Afl. 327.500,00. Met dit oordeel beoogt het Gerecht rekening te houden met alle omstandigheden van het geval, zoals die blijken uit al hetgeen hiervoor is overwogen. Met name wijst het Gerecht erop dat door de (huwelijkse) samenwoning partijen in staat werden gesteld de (echtelijke) woning te bewonen, te verbeteren en daarvan te genieten. De vrouw heeft een inkomen genoten, het huishouden gedaan en de kinderen verzorgd waardoor de man als tandarts kon werken en het geld kon verdienen voor (onder andere) de waardevermeerdering.

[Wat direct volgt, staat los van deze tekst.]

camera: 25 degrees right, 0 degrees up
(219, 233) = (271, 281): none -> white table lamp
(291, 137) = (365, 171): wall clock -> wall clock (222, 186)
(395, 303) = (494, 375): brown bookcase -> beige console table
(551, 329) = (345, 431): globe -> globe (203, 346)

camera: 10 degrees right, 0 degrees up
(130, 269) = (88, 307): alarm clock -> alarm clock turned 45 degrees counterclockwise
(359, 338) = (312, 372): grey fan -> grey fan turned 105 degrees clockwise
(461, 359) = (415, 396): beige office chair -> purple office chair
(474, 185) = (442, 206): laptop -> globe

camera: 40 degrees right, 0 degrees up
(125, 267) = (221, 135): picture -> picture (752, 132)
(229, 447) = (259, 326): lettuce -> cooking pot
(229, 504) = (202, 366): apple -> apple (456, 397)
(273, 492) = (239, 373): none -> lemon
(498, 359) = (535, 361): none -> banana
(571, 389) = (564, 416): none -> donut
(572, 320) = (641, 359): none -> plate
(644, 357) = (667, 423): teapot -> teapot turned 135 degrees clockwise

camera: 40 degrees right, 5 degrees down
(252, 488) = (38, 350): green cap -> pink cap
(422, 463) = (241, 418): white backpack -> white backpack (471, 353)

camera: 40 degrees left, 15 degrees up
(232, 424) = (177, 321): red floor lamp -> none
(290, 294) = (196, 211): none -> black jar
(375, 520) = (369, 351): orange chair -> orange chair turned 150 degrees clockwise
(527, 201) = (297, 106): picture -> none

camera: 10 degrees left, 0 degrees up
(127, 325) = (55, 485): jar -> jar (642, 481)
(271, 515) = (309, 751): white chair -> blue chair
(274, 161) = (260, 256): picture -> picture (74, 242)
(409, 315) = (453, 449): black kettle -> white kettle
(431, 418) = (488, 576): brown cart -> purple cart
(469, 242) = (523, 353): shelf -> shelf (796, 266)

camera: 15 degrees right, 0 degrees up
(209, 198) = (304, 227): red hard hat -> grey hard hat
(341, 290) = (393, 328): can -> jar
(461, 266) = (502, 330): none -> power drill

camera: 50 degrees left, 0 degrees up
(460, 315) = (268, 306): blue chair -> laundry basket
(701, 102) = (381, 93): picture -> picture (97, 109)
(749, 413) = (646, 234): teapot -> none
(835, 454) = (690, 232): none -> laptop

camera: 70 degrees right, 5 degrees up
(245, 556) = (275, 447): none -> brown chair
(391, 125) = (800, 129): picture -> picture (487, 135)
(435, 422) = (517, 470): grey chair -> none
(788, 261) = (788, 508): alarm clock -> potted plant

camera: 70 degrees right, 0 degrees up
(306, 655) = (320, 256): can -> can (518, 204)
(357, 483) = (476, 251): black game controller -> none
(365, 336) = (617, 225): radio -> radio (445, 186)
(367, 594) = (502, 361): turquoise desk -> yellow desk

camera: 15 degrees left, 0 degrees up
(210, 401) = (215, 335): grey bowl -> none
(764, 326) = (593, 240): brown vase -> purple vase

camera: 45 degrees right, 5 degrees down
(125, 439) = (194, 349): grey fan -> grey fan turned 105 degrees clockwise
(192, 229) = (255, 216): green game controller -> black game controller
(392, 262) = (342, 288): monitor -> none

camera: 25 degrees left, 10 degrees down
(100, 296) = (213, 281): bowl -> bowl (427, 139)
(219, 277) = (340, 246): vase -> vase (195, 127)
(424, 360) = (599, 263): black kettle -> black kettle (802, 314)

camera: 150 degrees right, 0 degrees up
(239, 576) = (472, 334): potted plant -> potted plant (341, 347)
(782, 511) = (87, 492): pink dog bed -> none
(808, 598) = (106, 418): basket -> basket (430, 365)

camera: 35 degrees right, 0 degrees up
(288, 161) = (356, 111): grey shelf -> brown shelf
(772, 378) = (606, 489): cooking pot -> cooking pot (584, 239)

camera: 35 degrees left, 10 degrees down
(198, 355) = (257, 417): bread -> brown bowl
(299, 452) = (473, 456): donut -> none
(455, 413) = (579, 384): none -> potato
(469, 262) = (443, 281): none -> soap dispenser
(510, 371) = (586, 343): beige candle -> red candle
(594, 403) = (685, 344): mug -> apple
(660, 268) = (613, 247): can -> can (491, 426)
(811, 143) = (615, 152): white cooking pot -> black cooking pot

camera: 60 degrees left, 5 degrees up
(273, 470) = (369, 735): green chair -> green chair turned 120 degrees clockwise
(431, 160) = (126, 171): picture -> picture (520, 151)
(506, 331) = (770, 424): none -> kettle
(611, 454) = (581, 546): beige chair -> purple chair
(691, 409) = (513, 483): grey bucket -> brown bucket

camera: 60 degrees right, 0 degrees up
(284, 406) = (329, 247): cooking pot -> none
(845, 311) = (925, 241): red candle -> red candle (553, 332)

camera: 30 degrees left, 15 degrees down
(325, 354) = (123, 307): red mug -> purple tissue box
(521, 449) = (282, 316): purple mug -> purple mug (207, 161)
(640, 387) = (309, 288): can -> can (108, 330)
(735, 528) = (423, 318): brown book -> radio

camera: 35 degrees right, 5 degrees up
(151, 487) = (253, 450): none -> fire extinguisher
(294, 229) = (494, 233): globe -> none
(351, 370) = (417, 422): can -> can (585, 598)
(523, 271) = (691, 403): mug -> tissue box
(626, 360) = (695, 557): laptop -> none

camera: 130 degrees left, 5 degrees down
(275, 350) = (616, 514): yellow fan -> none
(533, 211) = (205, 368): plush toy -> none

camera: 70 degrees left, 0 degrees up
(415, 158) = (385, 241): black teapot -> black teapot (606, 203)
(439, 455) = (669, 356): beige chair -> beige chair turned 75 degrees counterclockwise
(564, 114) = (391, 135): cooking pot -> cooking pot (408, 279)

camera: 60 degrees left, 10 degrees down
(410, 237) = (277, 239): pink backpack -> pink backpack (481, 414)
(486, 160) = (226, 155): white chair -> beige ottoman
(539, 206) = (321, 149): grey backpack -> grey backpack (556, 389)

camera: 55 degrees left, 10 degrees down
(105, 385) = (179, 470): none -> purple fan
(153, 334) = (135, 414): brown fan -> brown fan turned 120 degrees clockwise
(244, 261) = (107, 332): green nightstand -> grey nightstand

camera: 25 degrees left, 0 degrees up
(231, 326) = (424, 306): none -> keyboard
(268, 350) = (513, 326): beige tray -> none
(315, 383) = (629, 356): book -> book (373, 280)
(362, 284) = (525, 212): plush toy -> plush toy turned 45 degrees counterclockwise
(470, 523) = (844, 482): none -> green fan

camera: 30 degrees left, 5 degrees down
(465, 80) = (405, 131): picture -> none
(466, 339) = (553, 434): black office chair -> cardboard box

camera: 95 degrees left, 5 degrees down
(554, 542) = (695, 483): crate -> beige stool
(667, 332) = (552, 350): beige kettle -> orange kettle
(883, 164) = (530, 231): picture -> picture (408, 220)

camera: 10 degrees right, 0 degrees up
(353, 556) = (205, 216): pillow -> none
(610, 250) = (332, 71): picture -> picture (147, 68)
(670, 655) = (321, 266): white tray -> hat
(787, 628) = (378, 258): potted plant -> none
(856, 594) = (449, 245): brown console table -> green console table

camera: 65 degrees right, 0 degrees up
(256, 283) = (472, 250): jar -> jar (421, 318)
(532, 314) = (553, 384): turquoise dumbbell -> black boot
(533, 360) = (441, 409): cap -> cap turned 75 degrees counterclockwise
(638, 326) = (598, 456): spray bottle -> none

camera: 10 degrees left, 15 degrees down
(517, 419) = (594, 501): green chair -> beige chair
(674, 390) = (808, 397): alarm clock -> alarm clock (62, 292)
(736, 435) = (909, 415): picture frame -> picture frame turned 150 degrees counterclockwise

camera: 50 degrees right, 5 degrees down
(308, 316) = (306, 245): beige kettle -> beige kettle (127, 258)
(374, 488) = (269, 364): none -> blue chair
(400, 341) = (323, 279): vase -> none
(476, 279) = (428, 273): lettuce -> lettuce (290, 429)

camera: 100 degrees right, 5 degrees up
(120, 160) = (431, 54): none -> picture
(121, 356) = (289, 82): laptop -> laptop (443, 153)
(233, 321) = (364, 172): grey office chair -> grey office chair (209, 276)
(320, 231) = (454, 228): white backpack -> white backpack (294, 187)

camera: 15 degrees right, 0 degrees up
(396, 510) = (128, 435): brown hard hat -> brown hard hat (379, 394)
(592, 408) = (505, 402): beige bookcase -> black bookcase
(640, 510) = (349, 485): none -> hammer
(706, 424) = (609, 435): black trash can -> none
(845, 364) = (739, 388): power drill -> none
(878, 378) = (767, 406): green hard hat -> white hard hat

“In aug 2008 kreeg ik een lage salaris van afl 3500 en hierdoor besloot De L’isle om mij zijn maandelijkse SVB inkomen va Afl. 1.647 te geven per automatische overboeking op mijn rekening zodat ik hiermee de kosten van de huishouding kon betalen (gasoline, inkopen (voedsel, schoonmaakmiddelen), stomerij etc Ook hadden we geen dienstmeisje. Ik heb het geld ook daarvoor gebruikt.”Blijkens het proces-verbaal van de comparitie van partijen verklaart de vrouw:
“De vrouw stelt dat indien het SVB-pensioen bedoeld was om te sparen dat de man dit zelf had kunnen doen. De vrouw stelt dat zij alleen een spaarrekening had en daarmee alles betaalde. Ze had geen rekening-courant.”Het zou in strijd zijn met de redelijkheid en billijkheid als de vrouw zou worden gedwongen dit bedrag aan de man terug te betalen. De man heeft uit vrijgevigheid gehandeld. Als de man wilde sparen had hij dat ook door middel van zijn eigen bankrekeningen kunnen doen. De uitgaven die de vrouw heeft gedaan van deze rekening hadden altijd de instemming van de man, althans heeft hij hier nooit bezwaar tegen gemaakt. Deze bankrekening betrof geen spaarrekening maar de enige rekening die de vrouw betaalde en waarvan zij betalingen aan haar creditcards deed, kosten van de huishouding bestreed en kosten voor de kinderen betaalde. Met name die laatste post was zeer aanzienlijk omdat schoolgeld van een zoon al Afl. 20.000,00 per schooljaar bedroeg.